La Commission des droits de l’homme et de la justice administrative (CHRAJ) s’est déclarée préoccupée par l’augmentation et l’inquiétude des cas de monoparentalité et de non-entretien des enfants dans la région de Bono.
M. John Tsagli, administrateur régional de Bono, CHRAJ, a déclaré que les cas se multipliaient jusqu’au streetisme, à la mendicité et au colportage parmi les enfants innocents, et a donc appelé à des efforts collectifs pour s’attaquer aux foyers brisés et aux problèmes conjugaux et pour s’attaquer à la menace avant qu’elle ne disparaisse. de contrôle.

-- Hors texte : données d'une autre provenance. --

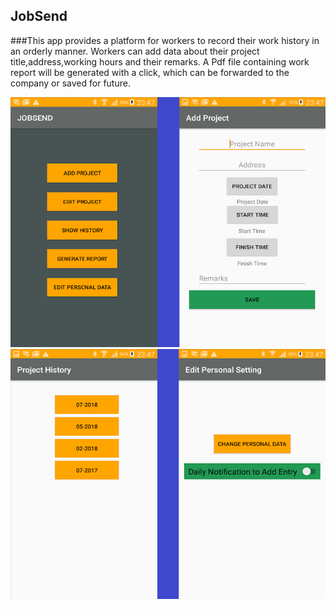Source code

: ## JobSend

###This app provides a platform for workers to record their work history in an orderly manner.
Workers can add data about their project title,address,working hours and their remarks.
A Pdf file containing work report will be generated with a click, which can be forwarded to
the company or saved for future.

<img src="app/src/main/res/drawable/one.png" width="700" height="400">


<img src="app/src/main/res/drawable/two.png" width="700" height="400">

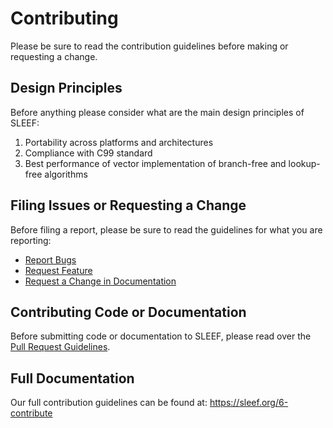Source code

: # Contributing

Please be sure to read the contribution guidelines before making or requesting a change.

## Design Principles

Before anything please consider what are the main design principles of SLEEF:

1. Portability across platforms and architectures
2. Compliance with C99 standard
3. Best performance of vector implementation of branch-free and lookup-free algorithms

## Filing Issues or Requesting a Change

Before filing a report, please be sure to read the guidelines for what you are reporting:

* [Report Bugs](https://sleef.org/6-contribute#report-bugs)
* [Request Feature](https://sleef.org/6-contribute#request-feature)
* [Request a Change in Documentation](https://sleef.org/6-contribute#request-documentation)

## Contributing Code or Documentation

Before submitting code or documentation to SLEEF, please read over the [Pull Request Guidelines](https://sleef.org/6-contribute#pull-requests).

## Full Documentation

Our full contribution guidelines can be found at: <https://sleef.org/6-contribute>
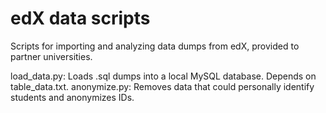 edX data scripts
================

Scripts for importing and analyzing data dumps from edX, provided to partner universities.

load_data.py: Loads .sql dumps into a local MySQL database. Depends on table_data.txt.
anonymize.py: Removes data that could personally identify students and anonymizes IDs.
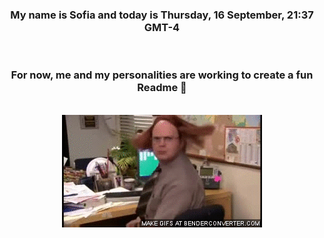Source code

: 


<div align="center">
<h3 >My name is Sofia and today is Thursday, 16 September, 21:37 GMT-4</h3><br>
<h3 >For now, me and my personalities are working to create a fun Readme 👋
</h3><br>
<img src='img/dwight.gif' alt='working...'/>
</div>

Il s’exprimait dans une interview accordée à l’Agence de presse du Ghana (GNA) en marge d’un forum de sensibilisation communautaire sur l’inclusion des femmes et des filles dans le processus décisionnel tenu à Baakoniaba, dans la municipalité de Sunyani.

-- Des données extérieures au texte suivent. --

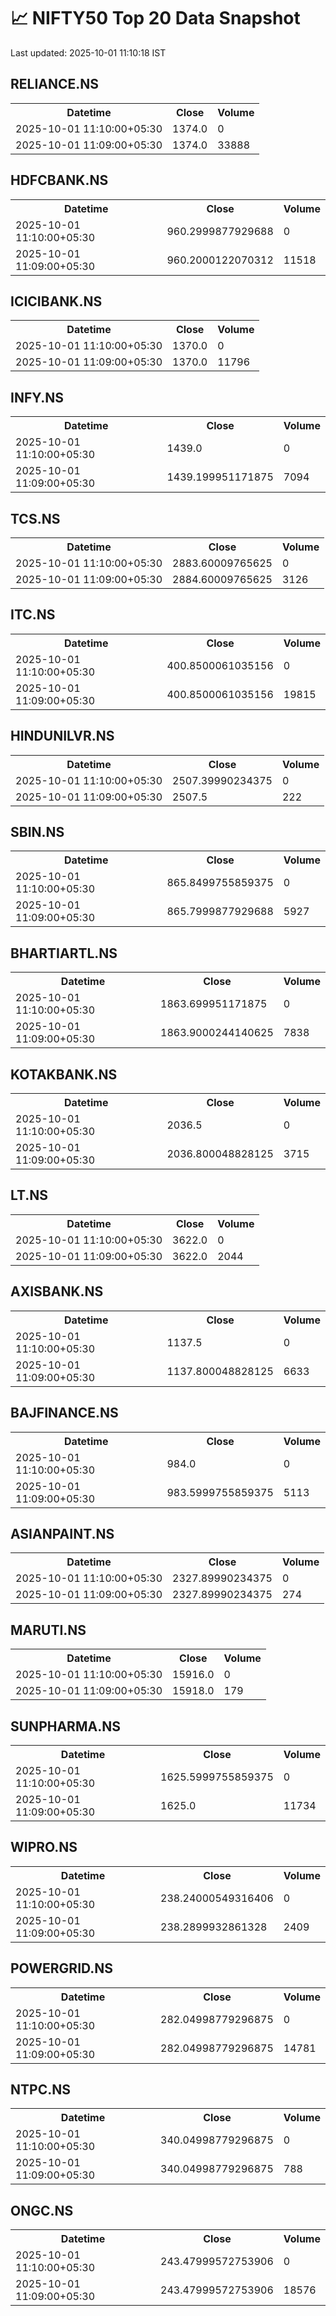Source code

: # 📈 NIFTY50 Top 20 Data Snapshot

Last updated: 2025-10-01 11:10:18 IST

## RELIANCE.NS

<table>
  <tr><th>Datetime</th><th>Close</th><th>Volume</th></tr>
  <tr><td>2025-10-01 11:10:00+05:30</td><td>1374.0</td><td>0</td></tr>
  <tr><td>2025-10-01 11:09:00+05:30</td><td>1374.0</td><td>33888</td></tr>
</table>

## HDFCBANK.NS

<table>
  <tr><th>Datetime</th><th>Close</th><th>Volume</th></tr>
  <tr><td>2025-10-01 11:10:00+05:30</td><td>960.2999877929688</td><td>0</td></tr>
  <tr><td>2025-10-01 11:09:00+05:30</td><td>960.2000122070312</td><td>11518</td></tr>
</table>

## ICICIBANK.NS

<table>
  <tr><th>Datetime</th><th>Close</th><th>Volume</th></tr>
  <tr><td>2025-10-01 11:10:00+05:30</td><td>1370.0</td><td>0</td></tr>
  <tr><td>2025-10-01 11:09:00+05:30</td><td>1370.0</td><td>11796</td></tr>
</table>

## INFY.NS

<table>
  <tr><th>Datetime</th><th>Close</th><th>Volume</th></tr>
  <tr><td>2025-10-01 11:10:00+05:30</td><td>1439.0</td><td>0</td></tr>
  <tr><td>2025-10-01 11:09:00+05:30</td><td>1439.199951171875</td><td>7094</td></tr>
</table>

## TCS.NS

<table>
  <tr><th>Datetime</th><th>Close</th><th>Volume</th></tr>
  <tr><td>2025-10-01 11:10:00+05:30</td><td>2883.60009765625</td><td>0</td></tr>
  <tr><td>2025-10-01 11:09:00+05:30</td><td>2884.60009765625</td><td>3126</td></tr>
</table>

## ITC.NS

<table>
  <tr><th>Datetime</th><th>Close</th><th>Volume</th></tr>
  <tr><td>2025-10-01 11:10:00+05:30</td><td>400.8500061035156</td><td>0</td></tr>
  <tr><td>2025-10-01 11:09:00+05:30</td><td>400.8500061035156</td><td>19815</td></tr>
</table>

## HINDUNILVR.NS

<table>
  <tr><th>Datetime</th><th>Close</th><th>Volume</th></tr>
  <tr><td>2025-10-01 11:10:00+05:30</td><td>2507.39990234375</td><td>0</td></tr>
  <tr><td>2025-10-01 11:09:00+05:30</td><td>2507.5</td><td>222</td></tr>
</table>

## SBIN.NS

<table>
  <tr><th>Datetime</th><th>Close</th><th>Volume</th></tr>
  <tr><td>2025-10-01 11:10:00+05:30</td><td>865.8499755859375</td><td>0</td></tr>
  <tr><td>2025-10-01 11:09:00+05:30</td><td>865.7999877929688</td><td>5927</td></tr>
</table>

## BHARTIARTL.NS

<table>
  <tr><th>Datetime</th><th>Close</th><th>Volume</th></tr>
  <tr><td>2025-10-01 11:10:00+05:30</td><td>1863.699951171875</td><td>0</td></tr>
  <tr><td>2025-10-01 11:09:00+05:30</td><td>1863.9000244140625</td><td>7838</td></tr>
</table>

## KOTAKBANK.NS

<table>
  <tr><th>Datetime</th><th>Close</th><th>Volume</th></tr>
  <tr><td>2025-10-01 11:10:00+05:30</td><td>2036.5</td><td>0</td></tr>
  <tr><td>2025-10-01 11:09:00+05:30</td><td>2036.800048828125</td><td>3715</td></tr>
</table>

## LT.NS

<table>
  <tr><th>Datetime</th><th>Close</th><th>Volume</th></tr>
  <tr><td>2025-10-01 11:10:00+05:30</td><td>3622.0</td><td>0</td></tr>
  <tr><td>2025-10-01 11:09:00+05:30</td><td>3622.0</td><td>2044</td></tr>
</table>

## AXISBANK.NS

<table>
  <tr><th>Datetime</th><th>Close</th><th>Volume</th></tr>
  <tr><td>2025-10-01 11:10:00+05:30</td><td>1137.5</td><td>0</td></tr>
  <tr><td>2025-10-01 11:09:00+05:30</td><td>1137.800048828125</td><td>6633</td></tr>
</table>

## BAJFINANCE.NS

<table>
  <tr><th>Datetime</th><th>Close</th><th>Volume</th></tr>
  <tr><td>2025-10-01 11:10:00+05:30</td><td>984.0</td><td>0</td></tr>
  <tr><td>2025-10-01 11:09:00+05:30</td><td>983.5999755859375</td><td>5113</td></tr>
</table>

## ASIANPAINT.NS

<table>
  <tr><th>Datetime</th><th>Close</th><th>Volume</th></tr>
  <tr><td>2025-10-01 11:10:00+05:30</td><td>2327.89990234375</td><td>0</td></tr>
  <tr><td>2025-10-01 11:09:00+05:30</td><td>2327.89990234375</td><td>274</td></tr>
</table>

## MARUTI.NS

<table>
  <tr><th>Datetime</th><th>Close</th><th>Volume</th></tr>
  <tr><td>2025-10-01 11:10:00+05:30</td><td>15916.0</td><td>0</td></tr>
  <tr><td>2025-10-01 11:09:00+05:30</td><td>15918.0</td><td>179</td></tr>
</table>

## SUNPHARMA.NS

<table>
  <tr><th>Datetime</th><th>Close</th><th>Volume</th></tr>
  <tr><td>2025-10-01 11:10:00+05:30</td><td>1625.5999755859375</td><td>0</td></tr>
  <tr><td>2025-10-01 11:09:00+05:30</td><td>1625.0</td><td>11734</td></tr>
</table>

## WIPRO.NS

<table>
  <tr><th>Datetime</th><th>Close</th><th>Volume</th></tr>
  <tr><td>2025-10-01 11:10:00+05:30</td><td>238.24000549316406</td><td>0</td></tr>
  <tr><td>2025-10-01 11:09:00+05:30</td><td>238.2899932861328</td><td>2409</td></tr>
</table>

## POWERGRID.NS

<table>
  <tr><th>Datetime</th><th>Close</th><th>Volume</th></tr>
  <tr><td>2025-10-01 11:10:00+05:30</td><td>282.04998779296875</td><td>0</td></tr>
  <tr><td>2025-10-01 11:09:00+05:30</td><td>282.04998779296875</td><td>14781</td></tr>
</table>

## NTPC.NS

<table>
  <tr><th>Datetime</th><th>Close</th><th>Volume</th></tr>
  <tr><td>2025-10-01 11:10:00+05:30</td><td>340.04998779296875</td><td>0</td></tr>
  <tr><td>2025-10-01 11:09:00+05:30</td><td>340.04998779296875</td><td>788</td></tr>
</table>

## ONGC.NS

<table>
  <tr><th>Datetime</th><th>Close</th><th>Volume</th></tr>
  <tr><td>2025-10-01 11:10:00+05:30</td><td>243.47999572753906</td><td>0</td></tr>
  <tr><td>2025-10-01 11:09:00+05:30</td><td>243.47999572753906</td><td>18576</td></tr>
</table>

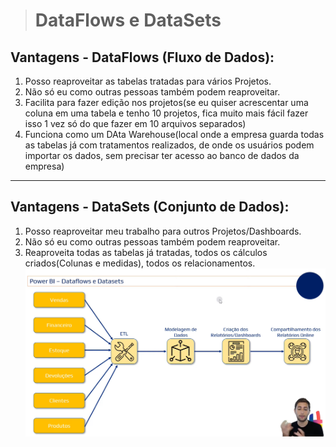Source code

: ># DataFlows e DataSets
## Vantagens - DataFlows (Fluxo de Dados):
1. Posso reaproveitar as tabelas tratadas para vários Projetos.
2. Não só eu como outras pessoas também podem reaproveitar.
3. Facilita para fazer edição nos projetos(se eu quiser acrescentar uma coluna em uma tabela e tenho 10 projetos, fica muito mais fácil fazer isso 1 vez só do que fazer em 10 arquivos separados)
4. Funciona como um DAta Warehouse(local onde a empresa guarda todas as tabelas já com tratamentos realizados, de onde os usuários podem importar os dados, sem precisar ter acesso ao banco de dados da empresa)
---
## Vantagens - DataSets (Conjunto de Dados):
1. Posso reaproveitar meu trabalho para outros Projetos/Dashboards.
2. Não só eu como outras pessoas também podem reaproveitar.
3. Reaproveita todas as tabelas já tratadas, todos os cálculos criados(Colunas e medidas), todos os relacionamentos.
![](Power%20BI%20-%20DataFlows%20e%20DataSets.png)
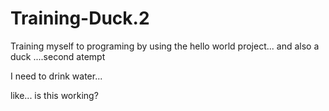 # Training-Duck.2
Training myself to programing by using the hello world project... and also a duck ....second atempt


I need to drink water...

like... is this working?
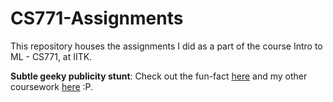 # CS771-Assignments
This repository houses the assignments I did as a part of the course Intro to ML - CS771, at IITK.

**Subtle geeky publicity stunt**: Check out the fun-fact [here](https://yatharth0610.github.io/blog/iitk-resources/cs-771/) and my other coursework [here](https://yatharth0610.github.io/blog/iitk-resources/) :P.
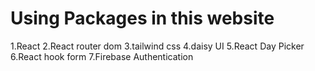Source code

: # Using Packages in this website
1.React
2.React router dom
3.tailwind css
4.daisy UI
5.React Day Picker
6.React hook form
7.Firebase Authentication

L’Association des femmes pour la durabilité de l’environnement (WAES), basée à Sunyani, en collaboration avec WIDA, forum organisé par des organisations non gouvernementales.
Cela s’inscrivait dans le cadre d’un projet mis en œuvre par les deux ONG avec le financement du Global Greengrants Fund (GGF) intitulé « Autonomiser les femmes pour le développement durable par l’inclusion » qui vise à donner aux femmes les moyens de participer au processus de prise de décision à tous les niveaux.

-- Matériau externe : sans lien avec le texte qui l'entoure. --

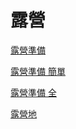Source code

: # 露營

[露營準備](%E9%9C%B2%E7%87%9F%207aaa778244a747db8145dd61f11b4239/%E9%9C%B2%E7%87%9F%E6%BA%96%E5%82%99%20266a78def677466fbd95a6af41886f03.md)

[露營準備 簡單](%E9%9C%B2%E7%87%9F%207aaa778244a747db8145dd61f11b4239/%E9%9C%B2%E7%87%9F%E6%BA%96%E5%82%99%20%E7%B0%A1%E5%96%AE%20a7e391effa9044009ba54a0fc5c43291.md)

[露營準備 全](%E9%9C%B2%E7%87%9F%207aaa778244a747db8145dd61f11b4239/%E9%9C%B2%E7%87%9F%E6%BA%96%E5%82%99%20%E5%85%A8%206a3545667904495d9887353288e6917e.md)

[露營地](%E9%9C%B2%E7%87%9F%207aaa778244a747db8145dd61f11b4239/%E9%9C%B2%E7%87%9F%E5%9C%B0%202c48cb7e37bf44ed96d6630a9bb3b115.md)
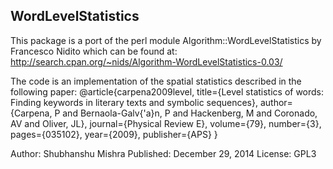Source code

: WordLevelStatistics
-------------------

This package is a port of the perl module Algorithm::WordLevelStatistics by
Francesco Nidito which can be found at:
    http://search.cpan.org/~nids/Algorithm-WordLevelStatistics-0.03/

The code is an implementation of the spatial statistics described in the
following paper:
@article{carpena2009level,
  title={Level statistics of words: Finding keywords in literary texts and symbolic sequences},
  author={Carpena, P and Bernaola-Galv{\'a}n, P and Hackenberg, M and Coronado, AV and Oliver, JL},
  journal={Physical Review E},
  volume={79},
  number={3},
  pages={035102},
  year={2009},
  publisher={APS}
}

Author: Shubhanshu Mishra
Published: December 29, 2014
License: GPL3
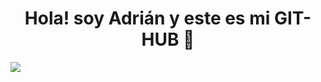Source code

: <h1 align = "center">Hola! soy Adrián y este es mi GIT-HUB 👋</h1>
<img src="https://i.ibb.co/CKkNQWQC/baner-rengoku.jpg">

<!--
**AdrianMO290922/AdrianMO290922** is a ✨ _special_ ✨ repository because its `README.md` (this file) appears on your GitHub profile.

Here are some ideas to get you started:

- 🔭 I’m currently working on ...
- 🌱 I’m currently learning ...
- 👯 I’m looking to collaborate on ...
- 🤔 I’m looking for help with ...
- 💬 Ask me about ...
- 📫 How to reach me: ...
- 😄 Pronouns: ...
- ⚡ Fun fact: ...
-->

M. Tsagli a noté que les enquêtes préliminaires ont indiqué que les difficultés économiques contribuaient aux problèmes conjugaux et aux divorces, affirmant que parce que certains hommes et maris étaient incapables de subvenir aux besoins économiques de leur épouse, les problèmes conjugaux ne cessaient d’augmenter dans la région.
Il a déclaré que même s’il incombait aux hommes et aux maris de subvenir aux besoins financiers de la famille, il était également impératif que les femmes et les épouses aident également leurs maris à répondre aux besoins de la famille.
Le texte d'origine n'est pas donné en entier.